A extensão do período chuvoso em diversas regiões do Estado refletiu diretamente no aumento do preço da cesta básica do mês de maio na capital goiana. Produtos como tomate e banana, que perdem qualidade com as chuvas, tiveram uma arrancada nos preços de 22,71% e 21,59%, respectivamente, conforme pesquisa realizada mensalmente pelo Departamento Intersindical de Estatística e Estudos Socioeconômicos (Dieese). Embora Goiânia tenha registrado a quarta maior elevação de preços, 4,69%, entre as 17 capitais pesquisadas, ocupa a 7º posição nos preços mais baratos de produtos alimentícios essenciais.

 

Em maio, na capital goiana, o custo da cesta básica saltou em relação ao mês anterior de R$ 235,46 para R$ 246,39. Um total de 12 dos 13 produtos que compõem a cesta básica subiu. O pão francês foi a única retração observada, 4,16%. Alimentos importantes na mesa do goiano, como feijão (12,84%) e óleo de soja (7,43%) também ajudaram a elevar de preço da cesta básica. “Estou fazendo testes com marcas mais baratas de feijão antes desconhecidas por mim”, diz a telefonista, Adriana de Souza Marques, de 37 anos. Ela conta que sente o aumento frequente do preço do produto e essa foi uma estratégia adotada para não deixar faltar na mesa da família.

 

Goiânia foi a segunda capital pesquisada cujo produto teve maior elevação, ficando atrás somente de Aracaju (15,51%).
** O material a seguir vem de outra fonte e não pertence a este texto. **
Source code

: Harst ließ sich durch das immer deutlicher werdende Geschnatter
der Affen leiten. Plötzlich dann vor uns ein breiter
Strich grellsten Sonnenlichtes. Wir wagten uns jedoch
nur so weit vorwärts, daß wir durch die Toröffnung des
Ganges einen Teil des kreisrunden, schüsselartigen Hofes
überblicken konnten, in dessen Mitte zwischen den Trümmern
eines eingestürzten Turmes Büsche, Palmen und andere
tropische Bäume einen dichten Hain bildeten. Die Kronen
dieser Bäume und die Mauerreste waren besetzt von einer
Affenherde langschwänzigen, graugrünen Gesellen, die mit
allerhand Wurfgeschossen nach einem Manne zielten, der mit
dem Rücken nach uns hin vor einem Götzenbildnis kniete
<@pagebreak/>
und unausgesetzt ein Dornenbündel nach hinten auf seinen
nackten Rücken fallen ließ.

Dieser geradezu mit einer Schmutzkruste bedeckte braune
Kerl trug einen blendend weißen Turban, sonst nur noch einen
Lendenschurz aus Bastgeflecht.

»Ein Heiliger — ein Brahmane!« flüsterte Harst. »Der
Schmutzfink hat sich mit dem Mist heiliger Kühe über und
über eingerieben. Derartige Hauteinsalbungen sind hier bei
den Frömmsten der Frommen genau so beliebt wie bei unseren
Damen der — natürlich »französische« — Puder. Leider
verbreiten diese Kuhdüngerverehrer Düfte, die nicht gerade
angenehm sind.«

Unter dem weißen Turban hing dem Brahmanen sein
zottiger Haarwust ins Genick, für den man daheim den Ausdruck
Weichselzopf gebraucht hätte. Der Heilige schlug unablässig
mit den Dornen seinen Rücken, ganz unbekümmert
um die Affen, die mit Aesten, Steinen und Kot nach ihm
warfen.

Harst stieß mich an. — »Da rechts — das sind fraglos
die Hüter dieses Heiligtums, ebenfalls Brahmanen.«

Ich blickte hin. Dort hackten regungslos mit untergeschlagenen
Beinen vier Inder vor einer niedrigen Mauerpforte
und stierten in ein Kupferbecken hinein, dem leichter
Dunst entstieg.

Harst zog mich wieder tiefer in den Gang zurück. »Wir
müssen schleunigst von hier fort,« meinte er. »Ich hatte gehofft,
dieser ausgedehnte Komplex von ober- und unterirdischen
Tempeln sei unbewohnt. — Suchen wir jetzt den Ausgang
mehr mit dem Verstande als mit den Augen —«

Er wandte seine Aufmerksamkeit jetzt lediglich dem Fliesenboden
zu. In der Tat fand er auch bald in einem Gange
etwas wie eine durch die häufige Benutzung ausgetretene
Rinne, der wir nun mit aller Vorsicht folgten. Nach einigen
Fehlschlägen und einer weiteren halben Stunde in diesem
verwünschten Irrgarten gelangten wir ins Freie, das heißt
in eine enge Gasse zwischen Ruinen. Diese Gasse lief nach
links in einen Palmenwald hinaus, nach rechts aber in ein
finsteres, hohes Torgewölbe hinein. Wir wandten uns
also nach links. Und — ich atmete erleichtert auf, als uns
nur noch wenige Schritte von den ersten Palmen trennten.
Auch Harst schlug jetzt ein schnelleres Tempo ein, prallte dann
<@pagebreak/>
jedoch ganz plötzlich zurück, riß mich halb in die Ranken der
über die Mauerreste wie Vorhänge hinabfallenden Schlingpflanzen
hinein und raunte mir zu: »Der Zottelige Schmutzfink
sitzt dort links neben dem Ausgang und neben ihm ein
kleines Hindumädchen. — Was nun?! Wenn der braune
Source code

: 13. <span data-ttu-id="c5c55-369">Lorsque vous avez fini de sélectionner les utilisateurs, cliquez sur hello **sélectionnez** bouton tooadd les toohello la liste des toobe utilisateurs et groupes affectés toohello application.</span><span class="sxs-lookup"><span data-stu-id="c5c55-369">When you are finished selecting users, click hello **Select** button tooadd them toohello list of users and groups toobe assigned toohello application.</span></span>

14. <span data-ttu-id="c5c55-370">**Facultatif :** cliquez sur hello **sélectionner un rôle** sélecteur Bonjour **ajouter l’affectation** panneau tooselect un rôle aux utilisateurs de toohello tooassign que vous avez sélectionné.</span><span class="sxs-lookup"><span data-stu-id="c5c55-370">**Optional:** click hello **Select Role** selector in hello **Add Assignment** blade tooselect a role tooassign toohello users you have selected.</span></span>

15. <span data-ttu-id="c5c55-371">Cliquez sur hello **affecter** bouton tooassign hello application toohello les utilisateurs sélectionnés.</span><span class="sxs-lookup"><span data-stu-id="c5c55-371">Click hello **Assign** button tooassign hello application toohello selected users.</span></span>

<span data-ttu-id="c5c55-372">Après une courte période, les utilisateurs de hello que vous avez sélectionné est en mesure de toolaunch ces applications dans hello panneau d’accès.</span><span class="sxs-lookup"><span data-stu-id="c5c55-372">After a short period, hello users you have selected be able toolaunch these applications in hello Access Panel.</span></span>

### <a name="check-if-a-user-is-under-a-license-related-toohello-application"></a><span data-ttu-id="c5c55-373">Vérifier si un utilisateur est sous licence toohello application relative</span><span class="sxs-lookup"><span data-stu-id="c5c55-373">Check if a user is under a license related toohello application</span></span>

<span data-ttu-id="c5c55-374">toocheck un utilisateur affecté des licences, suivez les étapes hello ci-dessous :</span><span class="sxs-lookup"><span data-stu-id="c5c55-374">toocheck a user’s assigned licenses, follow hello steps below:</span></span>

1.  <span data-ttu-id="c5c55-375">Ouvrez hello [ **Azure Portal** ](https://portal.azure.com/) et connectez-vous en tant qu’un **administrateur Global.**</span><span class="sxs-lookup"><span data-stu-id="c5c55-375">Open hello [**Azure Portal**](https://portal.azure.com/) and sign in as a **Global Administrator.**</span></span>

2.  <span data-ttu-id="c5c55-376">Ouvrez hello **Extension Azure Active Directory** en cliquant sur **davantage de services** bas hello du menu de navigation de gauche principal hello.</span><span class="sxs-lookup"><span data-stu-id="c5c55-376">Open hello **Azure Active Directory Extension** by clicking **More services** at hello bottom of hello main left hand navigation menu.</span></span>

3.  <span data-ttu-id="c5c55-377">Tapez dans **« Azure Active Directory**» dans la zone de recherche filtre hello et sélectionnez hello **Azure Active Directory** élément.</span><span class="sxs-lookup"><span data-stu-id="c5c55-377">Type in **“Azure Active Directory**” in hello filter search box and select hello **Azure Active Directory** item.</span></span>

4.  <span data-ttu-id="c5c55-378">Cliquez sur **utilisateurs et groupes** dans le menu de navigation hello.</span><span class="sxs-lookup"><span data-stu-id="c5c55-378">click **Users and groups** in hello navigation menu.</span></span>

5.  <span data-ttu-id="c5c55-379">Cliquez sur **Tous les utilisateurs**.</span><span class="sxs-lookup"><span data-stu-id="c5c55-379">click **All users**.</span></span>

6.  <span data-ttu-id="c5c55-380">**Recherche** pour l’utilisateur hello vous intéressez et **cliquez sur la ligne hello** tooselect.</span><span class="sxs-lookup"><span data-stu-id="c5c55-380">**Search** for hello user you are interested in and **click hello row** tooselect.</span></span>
Em 12 meses, o feijão aumentou 80,12%. A justificativa para o aumento generalizado do alimento é o excesso de chuva na região Sudeste, além da redução nas áreas de cultivo.

 

Segundo a superintendente técnica do Dieese, Leila Brito, ao contrário dos demais produtos, o aumento do óleo de soja é decorrente da alta do dolár. O produto derivado de uma commoditie não sofreu queda de demanda, mesmo com a crise internacional, e aponta elevações sequenciais. “Deve continuar com a tendência de alta”, avalia.

 

Mesmo fazendo malabarismos para administrar o dinheiro da aposentadoria, Julita Damaso, de 74 anos, afirma que costuma trocar o óleo de soja por outro de marca mais barata, mas alimentos como tomate e banana, por exemplo, abre mão do consumo em alguns períodos. “Tanto nas feiras quanto nos supermercados os preços aumentaram muito. Tem época que simplesmente não compro”, ressalta.

 

Embora o resultado do preço da cesta básica no último mês não seja animador, a variação acumulado nos cinco primeiros meses do ano é de - 0,13% e no período de um ano (abril de 2011 a maio último) a alta corresponde a 2,51%.